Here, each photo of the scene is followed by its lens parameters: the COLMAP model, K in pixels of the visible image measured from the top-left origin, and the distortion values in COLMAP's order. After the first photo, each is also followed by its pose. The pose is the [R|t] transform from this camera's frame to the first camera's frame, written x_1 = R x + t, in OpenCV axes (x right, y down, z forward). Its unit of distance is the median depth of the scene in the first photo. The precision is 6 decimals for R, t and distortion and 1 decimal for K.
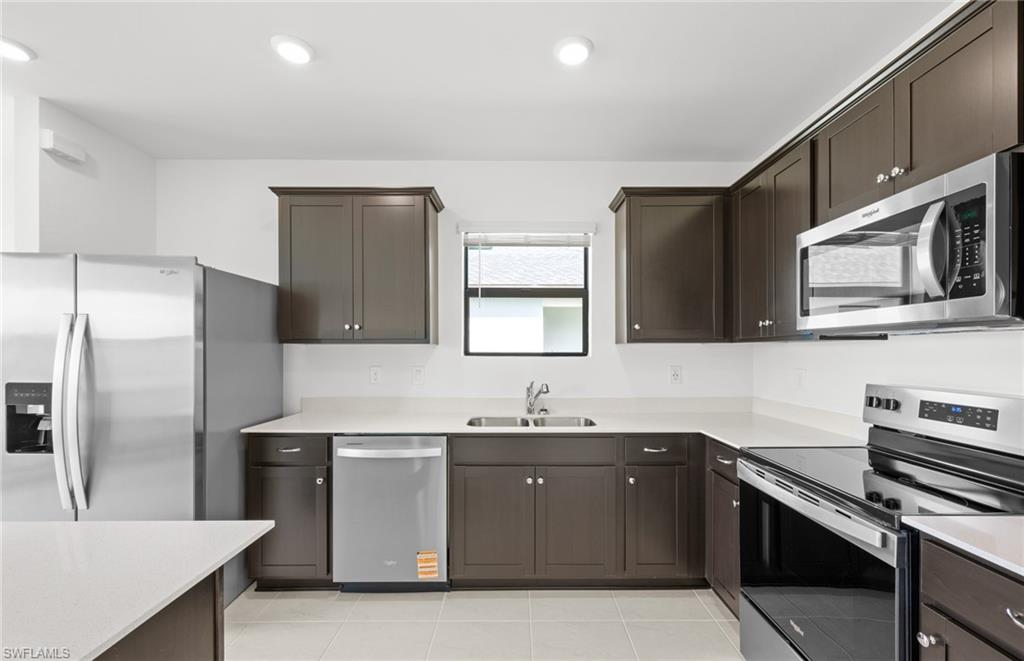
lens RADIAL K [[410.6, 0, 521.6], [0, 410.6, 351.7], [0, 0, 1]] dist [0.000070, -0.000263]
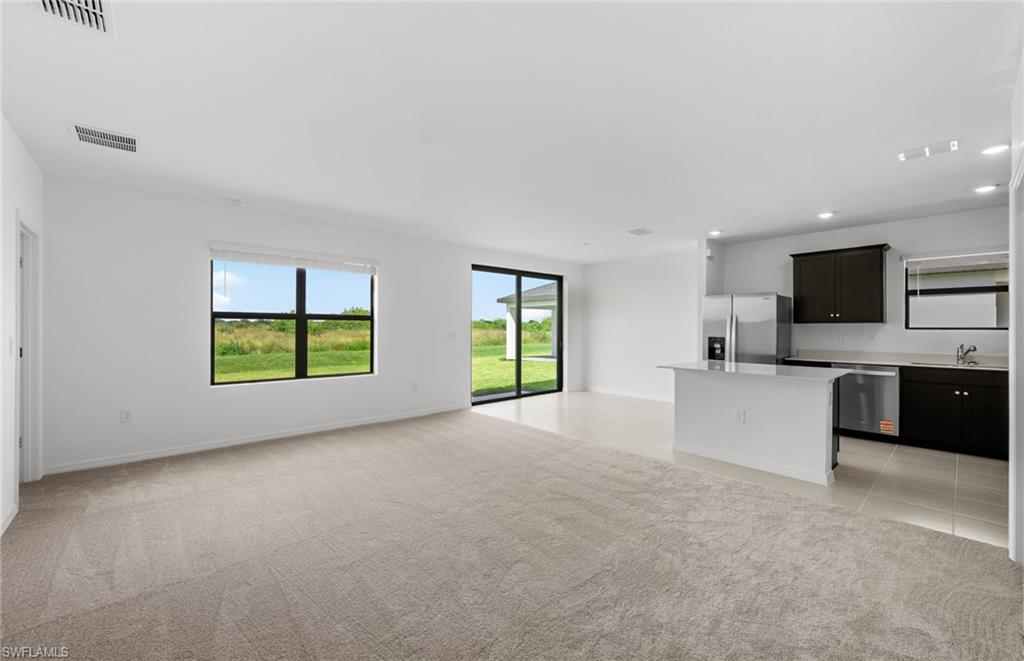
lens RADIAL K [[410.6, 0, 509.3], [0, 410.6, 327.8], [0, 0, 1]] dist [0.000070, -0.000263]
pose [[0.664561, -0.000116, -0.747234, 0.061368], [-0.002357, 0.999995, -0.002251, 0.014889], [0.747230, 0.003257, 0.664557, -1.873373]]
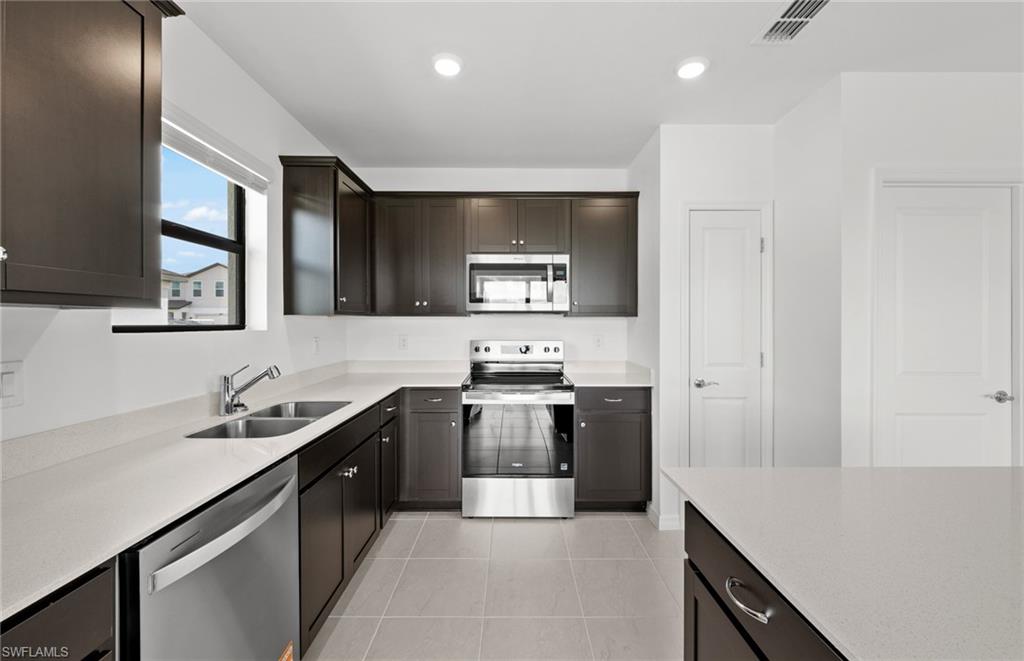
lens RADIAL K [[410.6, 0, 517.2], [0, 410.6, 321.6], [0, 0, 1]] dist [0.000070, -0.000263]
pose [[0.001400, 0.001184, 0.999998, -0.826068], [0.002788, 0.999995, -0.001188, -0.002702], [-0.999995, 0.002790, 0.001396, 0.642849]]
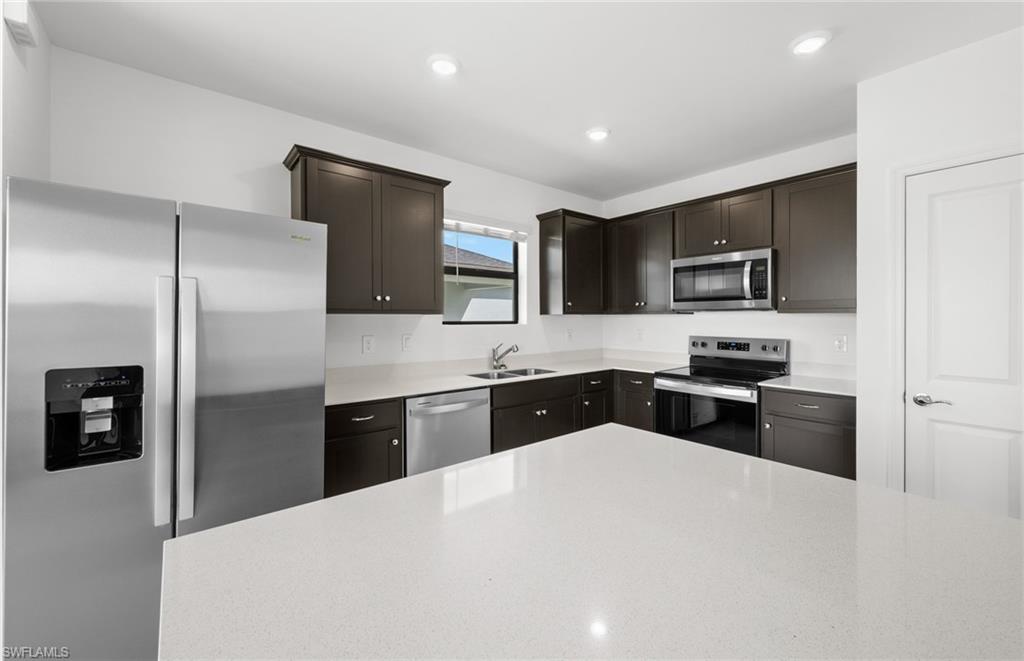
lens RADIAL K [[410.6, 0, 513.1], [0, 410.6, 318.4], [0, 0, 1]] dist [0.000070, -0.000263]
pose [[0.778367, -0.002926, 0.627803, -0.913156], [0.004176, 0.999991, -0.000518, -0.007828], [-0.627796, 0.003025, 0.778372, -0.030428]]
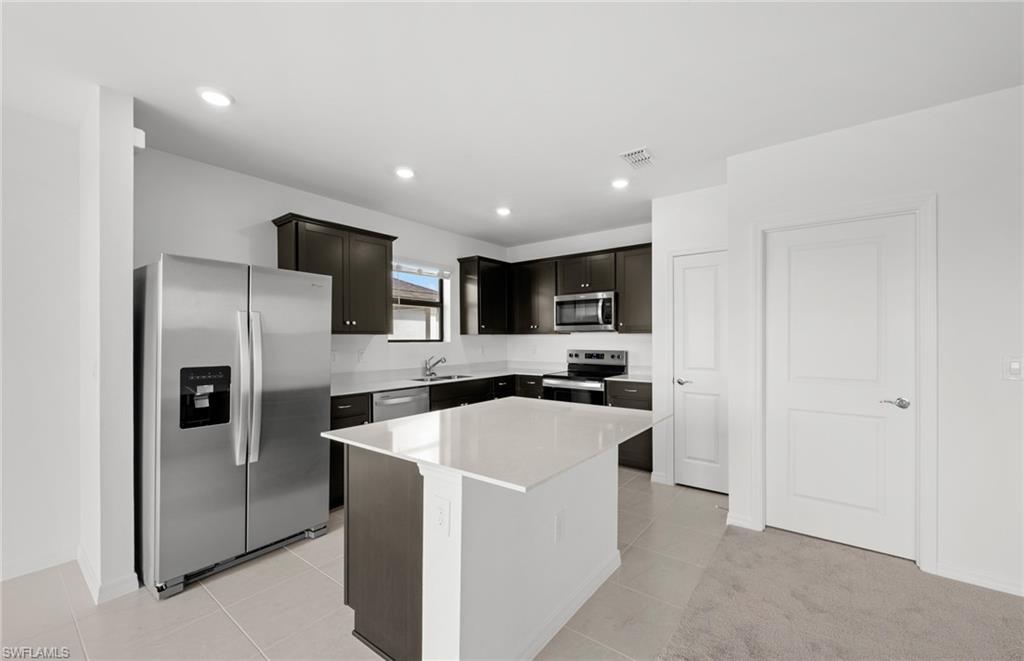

◇ ◇ ◇ ◇ ◇

* **Your assignment**
Give the lines again from the start of the records through the line with "327.8], [0, 0, 1]] dist [0.000070, -0.000263]", with "lens parameters" swapped for "camera settings" and everything else left as it is. Leave the pictures out of your answer.

* **Answer section**
Here, each photo of the scene is followed by its camera settings: the COLMAP model, K in pixels of the visible image measured from the top-left origin, and the distortion values in COLMAP's order. After the first photo, each is also followed by its pose. The pose is the [R|t] transform from this camera's frame to the first camera's frame, written x_1 = R x + t, in OpenCV axes (x right, y down, z forward). Its unit of distance is the median depth of the scene in the first photo. The precision is 6 decimals for R, t and distortion and 1 decimal for K.
lens RADIAL K [[410.6, 0, 521.6], [0, 410.6, 351.7], [0, 0, 1]] dist [0.000070, -0.000263]
lens RADIAL K [[410.6, 0, 509.3], [0, 410.6, 327.8], [0, 0, 1]] dist [0.000070, -0.000263]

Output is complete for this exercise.